- **EXERCISE OBJECTIVE**
Swap each occurrence of "pancreas" in the lines below for "spleen", and reproduce all other characters unchanged.

- **SOURCE DATA**
>> begin

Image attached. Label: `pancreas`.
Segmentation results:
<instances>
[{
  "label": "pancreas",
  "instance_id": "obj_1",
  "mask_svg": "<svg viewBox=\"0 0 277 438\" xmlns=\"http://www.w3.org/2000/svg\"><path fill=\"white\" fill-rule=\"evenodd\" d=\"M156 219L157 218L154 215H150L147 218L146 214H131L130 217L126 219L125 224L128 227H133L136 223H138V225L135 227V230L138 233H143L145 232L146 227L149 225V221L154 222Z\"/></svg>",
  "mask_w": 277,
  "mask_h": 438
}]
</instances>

>> end

- **FINAL ANSWER**
Image attached. Label: `spleen`.
Segmentation results:
<instances>
[{
  "label": "spleen",
  "instance_id": "obj_1",
  "mask_svg": "<svg viewBox=\"0 0 277 438\" xmlns=\"http://www.w3.org/2000/svg\"><path fill=\"white\" fill-rule=\"evenodd\" d=\"M156 219L157 218L154 215H150L147 218L146 214H131L130 217L126 219L125 224L128 227H133L136 223H138V225L135 227V230L138 233H143L145 232L146 227L149 225V221L154 222Z\"/></svg>",
  "mask_w": 277,
  "mask_h": 438
}]
</instances>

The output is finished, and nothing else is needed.